Manufacturing - a ballet choreographed by the flow of making things

Profile picture for user Jason Prater By Jason Prater April 21, 2016
Summary:
Jason Prater, Plex VP of development, shares his perspective on how new technologies such as mobile, Internet of Things (IoT) and Big Data/analytics will shape the manufacturing industry in the coming years.

Jason Prater, VP of development, Plex Systems 250px
Jason Prater, Plex Systems

Today’s technology trends are helping manufacturers find new ways to improve shop floor efficiency, provide better product quality, and discover the insight required for more informed business decisions.

I like to think of the manufacturing shop floor as a mobile, fluid environment characterized by movement — moving materials to the shop floor, moving materials along the assembly line to create a product, and moving finished goods out the door. To keep things flowing smoothly, people’s interaction needs to follow that movement — in what can be described as a ballet, choreographed by the flow of making things.

Here are five examples of how today’s technologies support the complex choreography of manufacturing at our customers.

1. Cloud flows everywhere

Our customers want to make it where they sell it, avoiding currency fluctuations, which is one reason why Plex customers operate in 22 different countries around the globe.
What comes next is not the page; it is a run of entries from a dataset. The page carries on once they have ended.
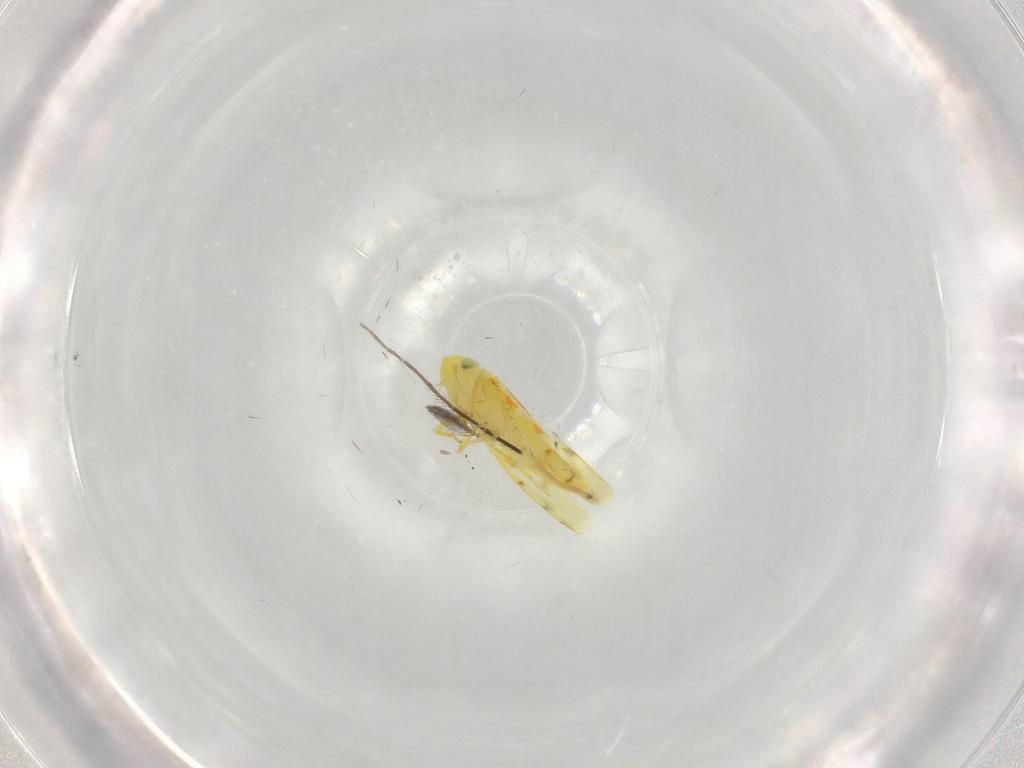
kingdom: Animalia
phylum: Arthropoda
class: Insecta
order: Hemiptera
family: Cicadellidae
A cloud-based information system provides a single, transparent view of the business across the globe, so their users can make data-driven decisions at the inflection point.

Beyond that, on the manufacturing shop floor, a true cloud solution is fluid and flexible and provides a completely different experience. The user can leverage innovation without going through disruptive version upgrades. We can modify user experience to match today’s modern toolsets, providing the right tool to help our customers make the product better and cost less.

2. Mobile moves on the shop floor

The fluidity of the shop floor lends itself to mobile technologies. Many companies use mobile devices to get better visibility and control over manufacturing operations. Operators can collect data in real-time as they move around the shop floor, rather than being forced to use PCs placed at fixed locations. The availability of more robust, more “industrial strength” mobile devices is helping drive this trend.

3. Wearables help information flow

Our customers are very interested in wearables. Fisher & Company (a tier-one auto supplier) uses Google Glass so supervisors can see status reports “hands-free” as they pass each work center. Fisher’s materials handlers use Google Glass for barcode scanning, replacing a manual process and storing data in the Plex cloud.

Taking an agnostic approach to wearables, we also see a role for other devices including the Microsoft HoloLens. Connecting any of these devices through a RESTful API framework provides the flexibility and choice to collect or present the most appropriate information for each device.

4. Analytics unlock new value

Intelligent analytics provide a unique value to customers. When data is automatically collected from many sources — machine-to-machine — it replaces time-consuming and error-prone manual processes. Prepackaged and custom reports identify trends across the business — manufacturing, sales and finance — to provide prescriptive intelligence and insight that can be used to make meaningful business decisions.

Fisher is also using analytics in its seat assemblies. The company automatically streams, collects, and records sound data from the seats. In recall situations, the recorded data is analyzed looking for variations in seat sounds between recalls and normal seats. This helps to isolate potential problems and improve product quality.

5. Data creates new revenue streams

More and more businesses are selling data as a service, turning collected data into a source of revenue by offering customers access to their data. This trend is being driven by the vast amount of data collected and stored on inexpensive commodity storage in public cloud platforms such as Amazon AWS and Microsoft Azure.

Here’s an interesting historical example. Back in 2003 during the steel crisis, a materials manager figured out how to make money selling scrap. He studied data and trends to determine the right price and the right market.  Today, businesses have so many more sources of both historical and real-time data and better tools to access and analyze data. Businesses are using that information today to create new business models based around selling data-as-a-service.